CONCLUSION AND RECOMMENDATION

With the emergence of new media and the birth of social media, there has been unprecedented reach and exposure to information, a true definition of the information age. Unfortunately, with the plethora of information in this information age, many people still do not check their facts, thereby subconsciously spreading misinformation, leading to the outbreak of infodemic. The traditional and official media are obligated to provide authentic and evidence-based information to the public. This requires responsible utility of social media so people can take proper preventive measures.

One of the most pressing issues in the current media literacy overview is the complexity of the media ecosystem and how it necessitates mastery of new skills and knowledge as modern media allows for relatively easy manipulation, production, and dissemination of misinformation, including manipulation of media assets such as images and videos. During the Covid 19 pandemic, many of us learned firsthand how critical it is to identify trustworthy sources of information.
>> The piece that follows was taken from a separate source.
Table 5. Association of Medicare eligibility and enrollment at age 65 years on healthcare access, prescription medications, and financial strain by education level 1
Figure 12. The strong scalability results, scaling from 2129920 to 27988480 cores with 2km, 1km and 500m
On the other hand, the ability to sort through breaking news, fake news, and misinformation is a daily issue, not just a crisis issue. Media literacy and awareness focus on how a person accesses, analyses, evaluates and uses all forms of communication. Simply put, it is comprehension and participation in the world around us.
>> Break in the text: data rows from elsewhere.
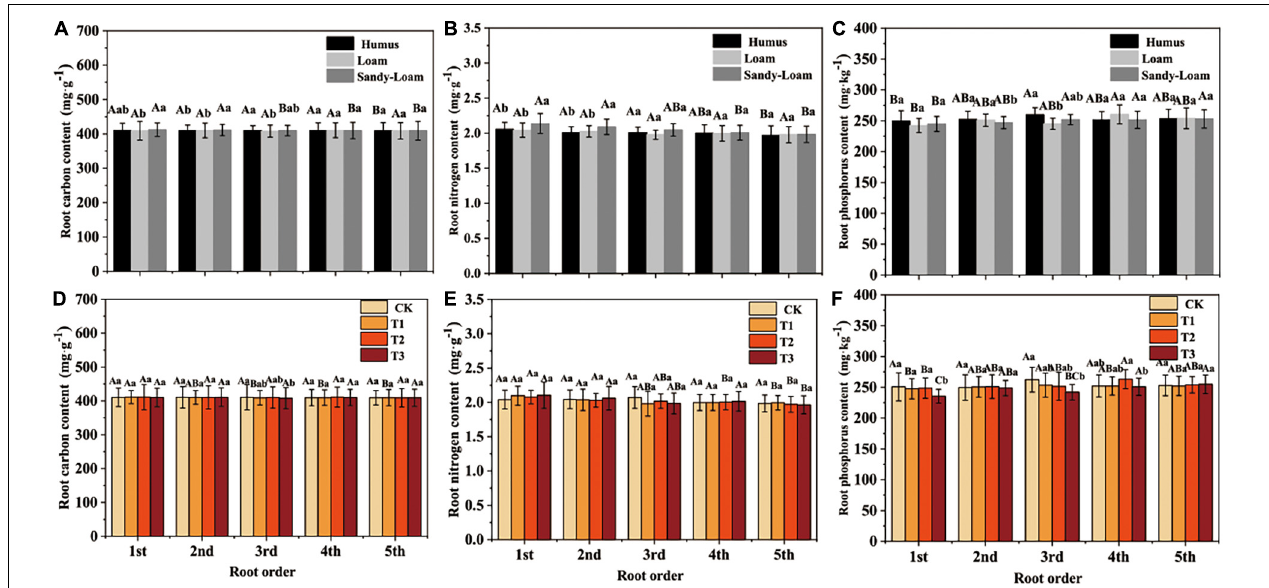
FIGURE 3 | The root carbon (A,D) , nitrogen (B,E), and phosphorus (C,F) of Fraxinus mandshurica seedlings in different soil substrates (A–C) and drought intensity (D–F) . The different lowercase letters denote significant differences among drought intensities ( p < 0.05). The different uppercase letters denote significant differences among root branch order ( p < 0.05).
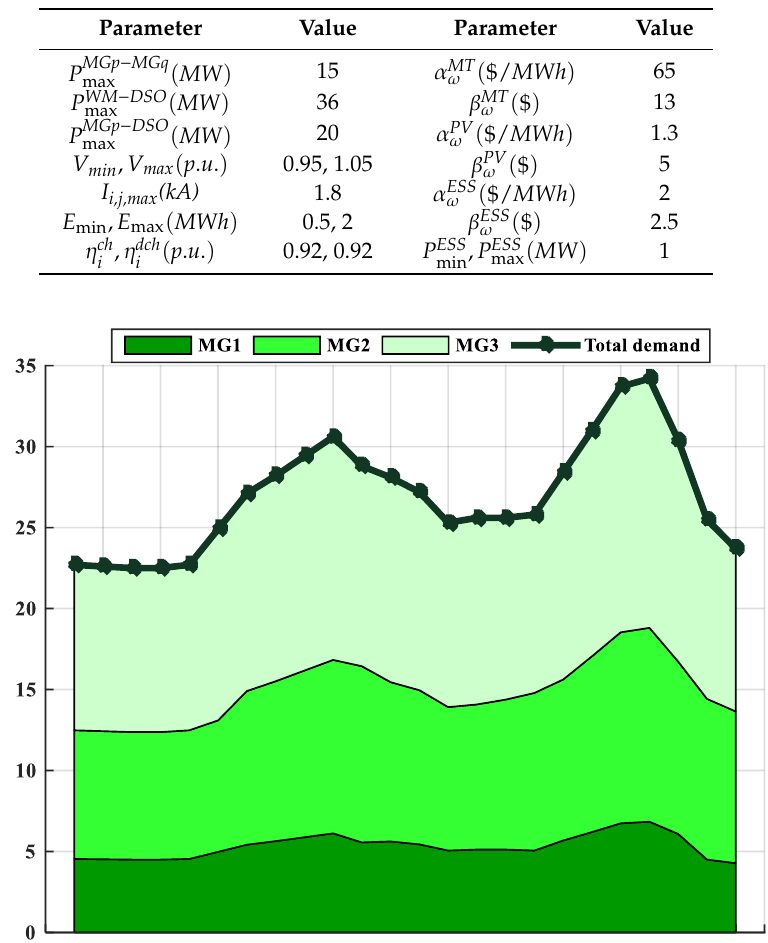
Table 1. Required technical parameters [1].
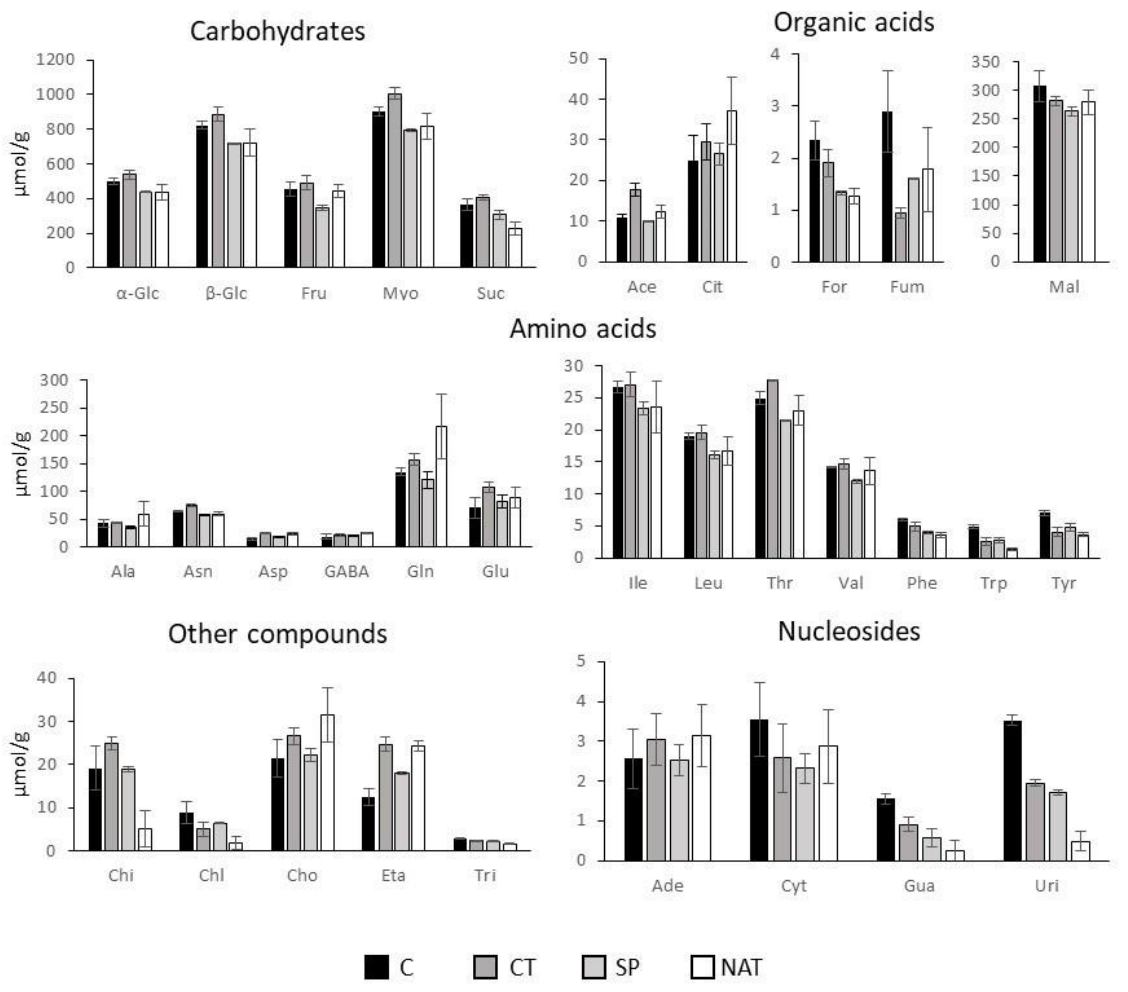
Figure 6. Absolute abundance (µmol/g dry leaves) of the metabolites identified by 1 H-NMR in L. sativa leaves extracts. Displayed data refers to the mean and standard deviation of three replicates. The vertical bars represent the four treatments: C = control; CT = compost T, SP = spirulina, NAT = spirulina + Fusarium DNA.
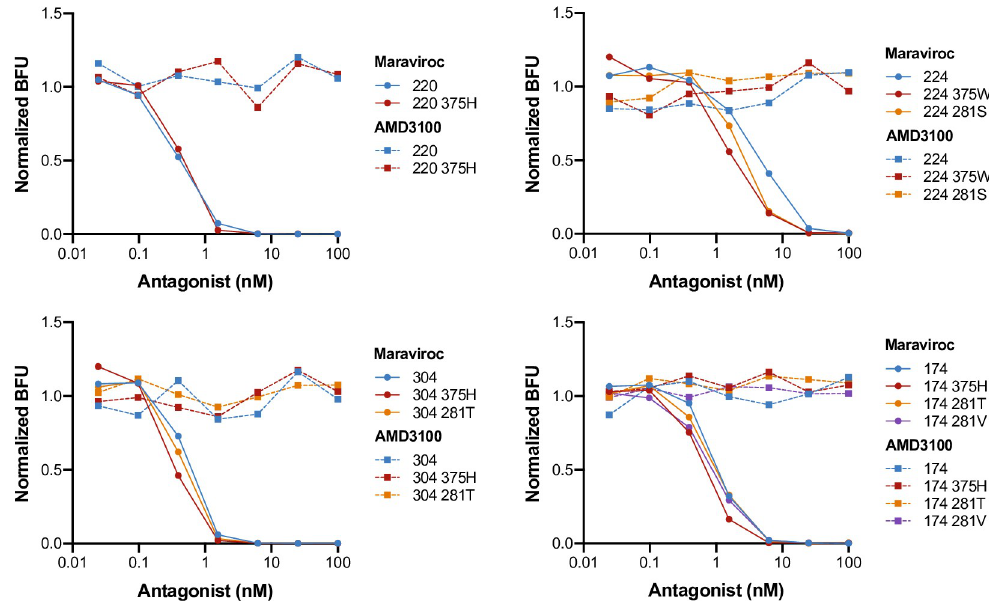
Fig 7. Co-receptor usage of SHIV with 281/375 mutations. Co-receptor usage was assessed for parental and Env281/375 mutant SHIV using a viral entry inhibition assay. Maraviroc, a CCR5 antagonist, and AMD3100, a CXCR4 antagonist, were used in conjunction with TZM-bl reporter cells, which contain a Tat-inducible β -galactosidase gene expression cassette. Blue forming units (BFU) corresponding to infected cells are reported normalized to those with culture lacking Maraviroc and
Proactively, inoculation messages should be used to protect people from fake or misleading information, and this should be accomplished by collaborating with religious leaders, traditional leaders, local artisans unions and opinion leaders, community trado-medical experts, and media professionals to protect against persuasion or influence of fake information through pre-exposure to weakened versions of a stronger, future threat. There should also be a promotion of equal and transparent access to media among different demographics, such as social media for young people in cities, radio for older adults in cities and villages as well as young people, television for emphasising and pictorial depiction, posters and billboards for reinforcement in busy areas of cities and villages, and the use of village square or town hall meetings in communities with strong bonds.
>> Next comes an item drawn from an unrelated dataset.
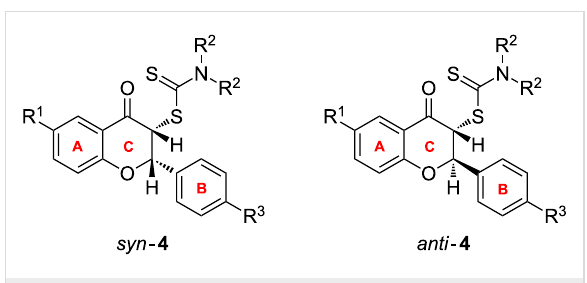
Figure 2: The syn and anti -isomers of flavanones 4 .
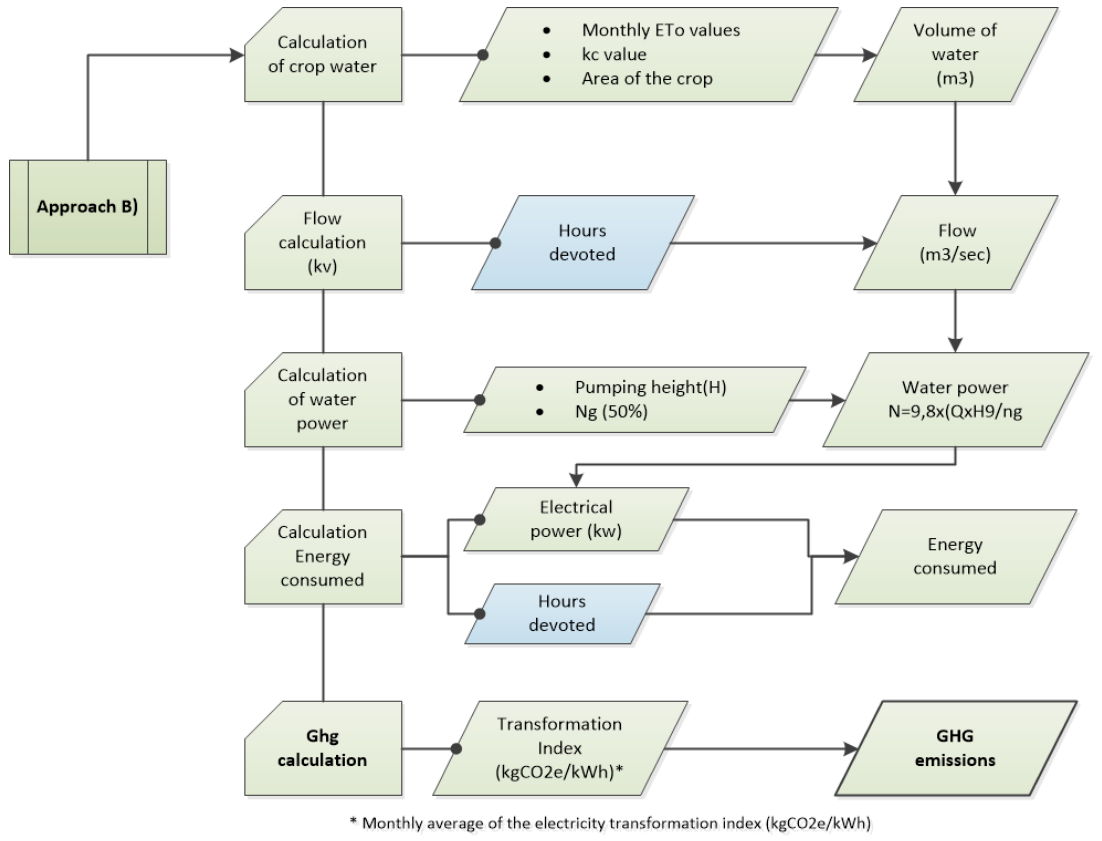
Figure 2. Approach B. This is based on maximum water demand of crops and its transformation in energy and the subsequent GHG emissions.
Therefore, policymakers should design independent fact-checking institutes that can checkmate disinformation on social media. Policymakers should work hand-in-hand with social media platforms to further reinforce and promote factual information and to respect and not impede on the right of individuals to share and use information, thereby disarming misinformation. The media must be ready to debunk and fact-check misinformation, countering it with evidence-based information and prioritising science over sensational reports, which will erode trust in the public health response to the outbreak in the long run. While many false stories about COVID-19 have political or even religious undertones, the media is responsible for removing political, religious, and personal interests from every story about Nigerians’ public health. Furthermore, policymakers should look into establishing a penal system that can serve as a deterrent for individuals who decide to misinform the public. Policymakers should also entrench the school curriculum from primary school to high-level education, fact-checking and its processes. In their formative years, this will programme a shield in the minds of the young generation of Nigerians, the need to fact-check information.

Policymakers should carefully navigate the tension between freedom of expression and the need to ensure a healthy information environment. Open dialogue with stakeholders, including journalists, civil society organizations, and technology companies, is crucial in developing policies that are both effective and respect fundamental rights.

By prioritizing media literacy education, collaborating with a range of stakeholders, and fostering a culture of critical thinking, policymakers in Africa, including those in Nigeria, can create a more informed and resilient citizenry. This will ultimately lead to a stronger and more democratic society.